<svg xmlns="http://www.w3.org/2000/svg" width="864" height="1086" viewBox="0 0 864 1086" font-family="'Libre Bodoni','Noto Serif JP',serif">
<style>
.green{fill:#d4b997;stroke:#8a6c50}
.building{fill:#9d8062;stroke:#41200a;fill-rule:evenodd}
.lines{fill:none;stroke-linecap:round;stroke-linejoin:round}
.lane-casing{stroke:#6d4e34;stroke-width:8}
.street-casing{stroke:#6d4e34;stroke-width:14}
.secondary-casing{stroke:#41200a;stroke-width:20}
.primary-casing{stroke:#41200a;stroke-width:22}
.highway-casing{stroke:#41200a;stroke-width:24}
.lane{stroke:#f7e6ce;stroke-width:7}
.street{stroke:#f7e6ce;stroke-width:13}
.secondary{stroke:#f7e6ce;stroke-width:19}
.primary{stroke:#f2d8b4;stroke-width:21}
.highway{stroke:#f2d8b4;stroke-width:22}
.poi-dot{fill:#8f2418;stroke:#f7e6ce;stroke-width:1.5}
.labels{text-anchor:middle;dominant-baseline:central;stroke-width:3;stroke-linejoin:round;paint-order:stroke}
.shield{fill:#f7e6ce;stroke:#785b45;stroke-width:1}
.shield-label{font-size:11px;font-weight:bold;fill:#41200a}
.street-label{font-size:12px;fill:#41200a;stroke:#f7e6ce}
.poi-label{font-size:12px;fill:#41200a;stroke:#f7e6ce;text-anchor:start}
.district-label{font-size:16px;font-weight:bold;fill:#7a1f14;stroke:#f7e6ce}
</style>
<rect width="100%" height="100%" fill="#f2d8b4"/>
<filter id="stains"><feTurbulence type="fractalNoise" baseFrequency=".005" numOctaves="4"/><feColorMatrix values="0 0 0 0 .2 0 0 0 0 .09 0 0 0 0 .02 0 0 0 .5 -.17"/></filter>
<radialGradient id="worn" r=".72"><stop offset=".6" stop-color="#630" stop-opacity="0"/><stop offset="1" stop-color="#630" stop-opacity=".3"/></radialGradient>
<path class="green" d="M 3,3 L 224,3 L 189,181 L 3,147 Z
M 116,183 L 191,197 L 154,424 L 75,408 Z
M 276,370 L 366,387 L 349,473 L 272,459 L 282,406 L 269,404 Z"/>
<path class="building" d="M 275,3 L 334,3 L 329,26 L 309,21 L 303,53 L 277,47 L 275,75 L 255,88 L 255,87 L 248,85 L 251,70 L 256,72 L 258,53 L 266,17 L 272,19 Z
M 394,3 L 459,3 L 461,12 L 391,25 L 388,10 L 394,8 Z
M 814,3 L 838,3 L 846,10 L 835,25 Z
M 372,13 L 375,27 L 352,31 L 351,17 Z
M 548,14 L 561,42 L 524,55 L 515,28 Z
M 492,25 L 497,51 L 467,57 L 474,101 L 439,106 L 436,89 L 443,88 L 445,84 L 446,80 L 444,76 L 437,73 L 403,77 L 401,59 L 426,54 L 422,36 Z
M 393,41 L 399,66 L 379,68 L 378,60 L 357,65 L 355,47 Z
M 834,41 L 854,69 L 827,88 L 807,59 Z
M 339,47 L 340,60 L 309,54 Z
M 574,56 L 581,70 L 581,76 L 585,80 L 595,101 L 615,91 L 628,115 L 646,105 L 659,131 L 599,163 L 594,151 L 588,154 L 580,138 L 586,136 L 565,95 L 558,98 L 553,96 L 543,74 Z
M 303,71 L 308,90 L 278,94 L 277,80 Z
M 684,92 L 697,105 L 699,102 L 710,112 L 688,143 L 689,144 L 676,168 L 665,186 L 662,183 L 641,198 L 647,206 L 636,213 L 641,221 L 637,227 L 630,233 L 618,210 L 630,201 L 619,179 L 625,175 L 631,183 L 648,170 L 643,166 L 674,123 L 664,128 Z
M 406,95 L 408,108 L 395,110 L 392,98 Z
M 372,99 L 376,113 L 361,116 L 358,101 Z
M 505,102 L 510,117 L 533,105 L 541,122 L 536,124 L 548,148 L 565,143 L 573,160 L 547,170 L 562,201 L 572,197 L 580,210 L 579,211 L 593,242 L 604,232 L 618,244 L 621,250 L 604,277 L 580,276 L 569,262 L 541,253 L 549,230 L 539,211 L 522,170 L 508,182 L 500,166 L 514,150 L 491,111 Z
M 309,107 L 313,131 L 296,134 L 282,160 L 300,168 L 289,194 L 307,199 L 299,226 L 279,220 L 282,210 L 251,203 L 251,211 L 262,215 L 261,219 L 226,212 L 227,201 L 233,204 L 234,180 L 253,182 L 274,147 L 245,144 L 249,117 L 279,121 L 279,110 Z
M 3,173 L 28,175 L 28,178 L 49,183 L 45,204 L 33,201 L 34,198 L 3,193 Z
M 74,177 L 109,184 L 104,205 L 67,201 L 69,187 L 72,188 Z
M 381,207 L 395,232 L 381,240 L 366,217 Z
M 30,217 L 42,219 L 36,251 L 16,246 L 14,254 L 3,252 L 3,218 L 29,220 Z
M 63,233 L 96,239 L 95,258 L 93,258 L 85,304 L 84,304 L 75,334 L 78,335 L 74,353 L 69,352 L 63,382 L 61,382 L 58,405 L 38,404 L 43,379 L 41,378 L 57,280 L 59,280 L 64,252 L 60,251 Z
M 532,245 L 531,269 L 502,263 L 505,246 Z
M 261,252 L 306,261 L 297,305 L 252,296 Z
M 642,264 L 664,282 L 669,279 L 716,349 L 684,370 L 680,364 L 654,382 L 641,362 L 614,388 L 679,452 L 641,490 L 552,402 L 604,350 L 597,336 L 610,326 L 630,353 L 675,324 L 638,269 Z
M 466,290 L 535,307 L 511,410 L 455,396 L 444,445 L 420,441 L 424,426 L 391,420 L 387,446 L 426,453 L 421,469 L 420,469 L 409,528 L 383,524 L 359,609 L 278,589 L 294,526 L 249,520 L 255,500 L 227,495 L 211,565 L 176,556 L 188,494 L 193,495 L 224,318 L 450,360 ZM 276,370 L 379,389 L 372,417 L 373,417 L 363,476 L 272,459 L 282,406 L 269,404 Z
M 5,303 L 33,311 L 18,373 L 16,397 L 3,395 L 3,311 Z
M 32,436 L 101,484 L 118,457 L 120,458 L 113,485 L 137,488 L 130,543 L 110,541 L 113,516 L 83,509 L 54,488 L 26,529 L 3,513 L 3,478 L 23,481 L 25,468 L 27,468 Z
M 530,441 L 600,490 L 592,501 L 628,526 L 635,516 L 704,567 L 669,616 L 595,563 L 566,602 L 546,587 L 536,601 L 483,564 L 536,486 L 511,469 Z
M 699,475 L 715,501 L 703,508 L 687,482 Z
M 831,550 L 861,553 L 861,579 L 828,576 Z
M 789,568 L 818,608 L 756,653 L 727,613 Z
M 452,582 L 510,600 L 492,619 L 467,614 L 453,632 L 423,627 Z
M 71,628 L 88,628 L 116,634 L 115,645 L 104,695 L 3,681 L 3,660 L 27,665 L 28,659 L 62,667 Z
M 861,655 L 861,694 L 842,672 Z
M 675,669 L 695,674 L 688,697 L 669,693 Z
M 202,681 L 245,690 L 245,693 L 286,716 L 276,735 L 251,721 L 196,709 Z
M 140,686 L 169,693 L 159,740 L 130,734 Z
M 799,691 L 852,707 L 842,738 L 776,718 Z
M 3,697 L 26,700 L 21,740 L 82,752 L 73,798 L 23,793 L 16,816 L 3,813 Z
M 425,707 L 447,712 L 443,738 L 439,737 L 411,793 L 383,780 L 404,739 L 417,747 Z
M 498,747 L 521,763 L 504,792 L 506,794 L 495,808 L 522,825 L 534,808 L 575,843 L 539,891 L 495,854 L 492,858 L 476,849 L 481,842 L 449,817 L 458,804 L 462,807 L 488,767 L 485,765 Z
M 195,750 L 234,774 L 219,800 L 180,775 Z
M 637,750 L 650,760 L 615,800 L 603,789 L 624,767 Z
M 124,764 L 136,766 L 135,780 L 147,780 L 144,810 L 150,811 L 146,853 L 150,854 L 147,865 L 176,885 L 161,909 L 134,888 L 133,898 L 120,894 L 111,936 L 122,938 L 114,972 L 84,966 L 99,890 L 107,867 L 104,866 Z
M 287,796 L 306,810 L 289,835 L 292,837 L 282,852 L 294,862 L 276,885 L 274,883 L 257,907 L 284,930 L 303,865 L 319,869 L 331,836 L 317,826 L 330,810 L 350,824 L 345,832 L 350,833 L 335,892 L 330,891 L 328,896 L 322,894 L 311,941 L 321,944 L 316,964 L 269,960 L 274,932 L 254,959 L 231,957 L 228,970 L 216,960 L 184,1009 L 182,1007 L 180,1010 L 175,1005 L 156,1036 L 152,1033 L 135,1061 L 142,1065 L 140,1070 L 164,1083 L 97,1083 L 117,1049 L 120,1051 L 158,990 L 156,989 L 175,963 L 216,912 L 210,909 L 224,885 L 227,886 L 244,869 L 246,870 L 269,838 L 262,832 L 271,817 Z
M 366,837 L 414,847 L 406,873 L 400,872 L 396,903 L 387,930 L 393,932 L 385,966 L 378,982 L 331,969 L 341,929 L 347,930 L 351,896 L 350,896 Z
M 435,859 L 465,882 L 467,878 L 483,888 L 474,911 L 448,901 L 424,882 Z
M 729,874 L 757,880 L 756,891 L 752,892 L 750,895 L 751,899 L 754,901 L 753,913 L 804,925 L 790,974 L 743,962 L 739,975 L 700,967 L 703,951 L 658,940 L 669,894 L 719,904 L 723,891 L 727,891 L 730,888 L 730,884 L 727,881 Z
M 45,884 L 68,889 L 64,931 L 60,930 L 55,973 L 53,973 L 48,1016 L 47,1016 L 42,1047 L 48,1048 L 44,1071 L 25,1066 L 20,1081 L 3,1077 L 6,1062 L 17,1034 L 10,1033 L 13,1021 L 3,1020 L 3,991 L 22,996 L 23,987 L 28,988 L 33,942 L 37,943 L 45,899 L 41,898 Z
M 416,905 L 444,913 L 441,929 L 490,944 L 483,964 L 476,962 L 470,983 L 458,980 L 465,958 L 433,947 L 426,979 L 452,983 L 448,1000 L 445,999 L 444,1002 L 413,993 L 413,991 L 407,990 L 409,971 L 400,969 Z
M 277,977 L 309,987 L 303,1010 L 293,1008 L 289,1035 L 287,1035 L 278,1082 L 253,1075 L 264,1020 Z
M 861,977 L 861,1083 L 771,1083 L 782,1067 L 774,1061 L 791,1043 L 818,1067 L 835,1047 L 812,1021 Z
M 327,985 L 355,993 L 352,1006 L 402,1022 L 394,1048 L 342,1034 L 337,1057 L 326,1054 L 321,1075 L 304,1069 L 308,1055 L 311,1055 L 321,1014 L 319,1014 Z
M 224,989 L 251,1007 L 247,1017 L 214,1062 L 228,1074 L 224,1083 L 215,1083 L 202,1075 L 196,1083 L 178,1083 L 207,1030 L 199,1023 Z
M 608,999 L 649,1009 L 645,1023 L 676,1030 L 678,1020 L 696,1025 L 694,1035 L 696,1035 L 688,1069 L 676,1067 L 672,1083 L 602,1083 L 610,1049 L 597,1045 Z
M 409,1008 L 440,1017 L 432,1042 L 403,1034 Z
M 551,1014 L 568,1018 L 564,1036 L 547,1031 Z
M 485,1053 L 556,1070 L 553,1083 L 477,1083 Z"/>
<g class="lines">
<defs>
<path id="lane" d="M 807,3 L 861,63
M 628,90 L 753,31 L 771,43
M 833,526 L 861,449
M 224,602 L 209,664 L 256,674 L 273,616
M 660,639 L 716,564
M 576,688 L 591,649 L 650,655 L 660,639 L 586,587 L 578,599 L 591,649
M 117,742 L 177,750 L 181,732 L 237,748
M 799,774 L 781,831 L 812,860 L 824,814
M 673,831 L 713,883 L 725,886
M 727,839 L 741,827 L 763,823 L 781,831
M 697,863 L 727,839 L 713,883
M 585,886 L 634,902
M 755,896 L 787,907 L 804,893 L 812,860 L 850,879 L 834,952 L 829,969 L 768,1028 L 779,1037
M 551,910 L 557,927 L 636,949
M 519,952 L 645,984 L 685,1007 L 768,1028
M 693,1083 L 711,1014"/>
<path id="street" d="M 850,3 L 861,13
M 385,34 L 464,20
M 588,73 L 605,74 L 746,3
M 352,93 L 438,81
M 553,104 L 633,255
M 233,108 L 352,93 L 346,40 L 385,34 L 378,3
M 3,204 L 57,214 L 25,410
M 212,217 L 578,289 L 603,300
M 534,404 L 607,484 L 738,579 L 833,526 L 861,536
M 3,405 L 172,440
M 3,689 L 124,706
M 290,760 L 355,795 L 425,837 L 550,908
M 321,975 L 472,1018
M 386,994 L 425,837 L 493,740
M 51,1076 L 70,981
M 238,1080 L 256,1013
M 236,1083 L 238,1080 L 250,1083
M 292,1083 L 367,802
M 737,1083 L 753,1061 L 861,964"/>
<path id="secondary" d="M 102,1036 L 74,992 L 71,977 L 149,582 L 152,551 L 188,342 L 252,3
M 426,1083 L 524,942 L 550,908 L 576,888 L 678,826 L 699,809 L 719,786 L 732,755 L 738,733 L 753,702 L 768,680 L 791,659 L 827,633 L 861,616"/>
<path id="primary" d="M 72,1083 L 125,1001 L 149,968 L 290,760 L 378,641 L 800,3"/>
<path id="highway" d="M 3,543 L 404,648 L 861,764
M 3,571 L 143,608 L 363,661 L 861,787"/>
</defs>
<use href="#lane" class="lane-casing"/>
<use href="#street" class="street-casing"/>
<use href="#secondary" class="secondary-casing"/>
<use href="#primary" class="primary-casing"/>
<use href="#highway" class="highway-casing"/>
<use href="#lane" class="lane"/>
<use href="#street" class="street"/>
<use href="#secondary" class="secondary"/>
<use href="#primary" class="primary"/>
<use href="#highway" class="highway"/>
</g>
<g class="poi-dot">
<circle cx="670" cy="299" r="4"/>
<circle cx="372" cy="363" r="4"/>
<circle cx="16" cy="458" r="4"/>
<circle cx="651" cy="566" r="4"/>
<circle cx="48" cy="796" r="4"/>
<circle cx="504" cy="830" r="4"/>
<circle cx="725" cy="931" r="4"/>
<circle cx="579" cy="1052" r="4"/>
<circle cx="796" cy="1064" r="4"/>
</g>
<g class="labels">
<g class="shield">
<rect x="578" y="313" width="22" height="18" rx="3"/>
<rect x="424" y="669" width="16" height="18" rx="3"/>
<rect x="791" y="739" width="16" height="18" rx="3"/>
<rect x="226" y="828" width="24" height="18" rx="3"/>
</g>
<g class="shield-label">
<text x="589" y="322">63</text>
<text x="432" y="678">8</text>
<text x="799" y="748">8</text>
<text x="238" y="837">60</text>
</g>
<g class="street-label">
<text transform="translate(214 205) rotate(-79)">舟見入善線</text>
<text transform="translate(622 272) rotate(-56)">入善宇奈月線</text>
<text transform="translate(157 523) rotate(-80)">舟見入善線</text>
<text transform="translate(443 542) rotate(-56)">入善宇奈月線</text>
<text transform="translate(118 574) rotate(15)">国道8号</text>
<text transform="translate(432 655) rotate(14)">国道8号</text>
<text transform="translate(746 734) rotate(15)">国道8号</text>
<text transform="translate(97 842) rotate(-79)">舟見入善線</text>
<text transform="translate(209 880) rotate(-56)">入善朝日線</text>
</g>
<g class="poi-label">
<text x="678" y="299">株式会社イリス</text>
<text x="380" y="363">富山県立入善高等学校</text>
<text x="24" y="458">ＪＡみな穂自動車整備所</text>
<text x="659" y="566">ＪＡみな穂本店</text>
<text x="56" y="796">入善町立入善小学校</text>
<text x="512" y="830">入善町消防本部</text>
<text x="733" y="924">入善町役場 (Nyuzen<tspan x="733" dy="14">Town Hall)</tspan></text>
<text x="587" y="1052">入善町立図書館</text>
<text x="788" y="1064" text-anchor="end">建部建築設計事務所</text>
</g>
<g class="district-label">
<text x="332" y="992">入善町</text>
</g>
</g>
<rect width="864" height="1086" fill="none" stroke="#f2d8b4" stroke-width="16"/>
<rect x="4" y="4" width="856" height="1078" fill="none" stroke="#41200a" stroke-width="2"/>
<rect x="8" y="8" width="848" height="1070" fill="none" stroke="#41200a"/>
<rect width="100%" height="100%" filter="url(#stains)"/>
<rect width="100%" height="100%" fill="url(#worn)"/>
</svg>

━━━━━━

#### PROBLEM DETAILS:
For each line of the material that includes the word "filter", make a copy.

#### OUTPUT BELOW:
<filter id="stains"><feTurbulence type="fractalNoise" baseFrequency=".005" numOctaves="4"/><feColorMatrix values="0 0 0 0 .2 0 0 0 0 .09 0 0 0 0 .02 0 0 0 .5 -.17"/></filter>
<rect width="100%" height="100%" filter="url(#stains)"/>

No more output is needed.